Rabu , 30 Dec 2015, 17:19 WIB

Sektor Pertanian 2016 Diprediksi akan Semakin Baik

Red: Taufik Rachman
 Warga melihat hasil produksi pertanian lokal saat digelar Bulan Mutu Pertanian 2015 di Jakarta, Ahad (8/11).  (Republika/Tahta Aidilla)
Warga melihat hasil produksi pertanian lokal saat digelar Bulan Mutu Pertanian 2015 di Jakarta, Ahad (8/11). (Republika/Tahta Aidilla)

REPUBLIKA.CO.ID,PURWOKERTO -- Sektor pertanian pada 2016 diprediksi akan membaik dibanding 2015, kata pakar pertanian dari Universitas Jenderal Soedirman (Unsoed) Purwokerto Prof. Totok Agung Dwi Haryanto.

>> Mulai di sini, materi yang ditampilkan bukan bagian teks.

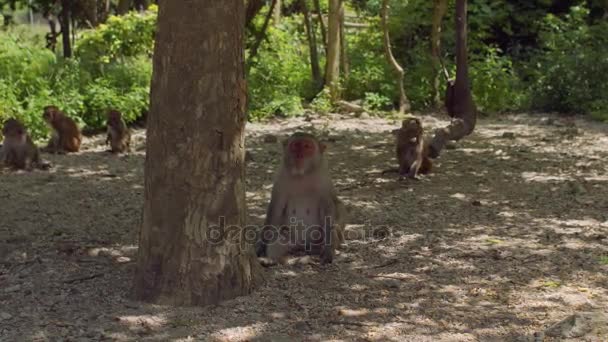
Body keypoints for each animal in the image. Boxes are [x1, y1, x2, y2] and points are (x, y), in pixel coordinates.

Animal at [254, 132, 344, 264]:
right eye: (296, 145)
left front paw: (328, 249)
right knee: (279, 241)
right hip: (290, 238)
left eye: (307, 146)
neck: (302, 174)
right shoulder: (280, 180)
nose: (299, 155)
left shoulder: (324, 181)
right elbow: (276, 209)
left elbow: (329, 209)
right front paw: (261, 243)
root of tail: (302, 246)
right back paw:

"Saya optimistis saja (karena) tidak ada data yang menunjukkan akan ada kemarau panjang (pada 2016) sehingga petani bisa mengoptimalkan lahan-lahan yang dimiliki," katanya di Purwokerto, Jawa Tengah, Rabu siang.

Ia mengatakan bahwa optimisme pertanian ke depan juga didukung potensi sumber daya lahan karena lahan di Indonesia termasuk paling subur di dunia.

Dalam hal ini, kata dia, tanaman yang tumbuh di atasnya mampu memanen energi matahari dan dikonversi menjadi pangan dalam jumlah paling banyak di dunia.

Menurut dia, fenomena El Nino moderat yang terjadi pada 2015 mengakibatkan terjadinya kemarau panjang di hampir seluruh wilayah Indonesia.

"Beberapa wilayah baru turun hujan pada Desember. Bahkan, di Indonesia Timur, ada wilayah yang (diprakirakan) baru turun hujan pada Januari," kata Guru Besar Fakultas Pertanian Unsoed itu.

Ia mengatakan bahwa kondisi tersebut mengakibatkan produktivitas lahan pertanian di beberapa wilayah menurun drastis, puso, dan musim tanamnya mundur.

Bahkan, kata dia, petani di beberapa wilayah Cilacap dan Banyumas terpaksa menunda penanaman karena dalam satu minggu terakhir tidak turun hujan.

"Itu cuaca yang tidak mendukung untuk tahun 2015, tetapi data menunjukkan tidak terlalu menurunkan produksi beras. Pada 2016, saya menduga kondisinya akan lebih baik," katanya.

Kendati demikian, Totok mengatakan bahwa tetap harus ada langkah antisipasi terhadap kemungkinan buruk yang terjadi pada 2016.

Menurut dia, langkah antisipasi tersebut di antaranya perlu ada kebijakan yang terintegrasi antarkementerian.

Dia mencontohkan jika Kementerian Pertanian telah membuat target-target swasembada dan data menunjukkan bahwa sebenarnya sudah swasembada tetapi kadang kementerian lain mengadakan kebijakan impor.

"Nah, itu kan tidak kondusif terhadap harga dan spirit petani untuk produksi. Jadi perlu adanya kebijakan yang terintegrasi antarkementerian untuk mendukung cita-cita," katanya.

Selain itu, kata dia, pengaturan pola tanam secara nasional perlu diperbaiki sehingga wilayah-wilayah yang puso bisa lebih dimanfaatkan.

Menurut dia, untuk mengatur pola tanam agar lebih menarik petani perlu adanya kebijakan khusus yang berpihak pada kesejahteraan.

"Jadi, tidak semata-mata mencapai swasembada kemudian mengorbankan kesejahteraan tetapi harus berpihak kepada kesejahteraan dan bersama-sama mencapai optimalisasi swasembada. Jadi, yang diutamakan adalah kesejahteraannya, contoh ketika kita berbicara swasembada kedelai, kemudian berbagai cara ditempuh agar banyak yang menanam kedelai," tegasnya.

Akan tetapi, kata dia, harga kedelai rendah karena hanya sekitar Rp7.000 per kilogram sehingga jika dihitung berdasarkan analisis usaha tani, petani tidak untung.
Menurut dia, swasembada kedelai mungkin bisa tercapai tetapi kesejahteraan petani dikorbankan.

"Sebagai pembanding, apabila lahan itu ditanami dengan kacang hijau, umurnya sama, produksinya sama per satuan luas. Kacang hijau Rp15.000 per kilogram, tentu kalau kita bicara kesejahteraan petani maka petani akan memilih kacang hijau dan tidak menanam kedelai," katanya.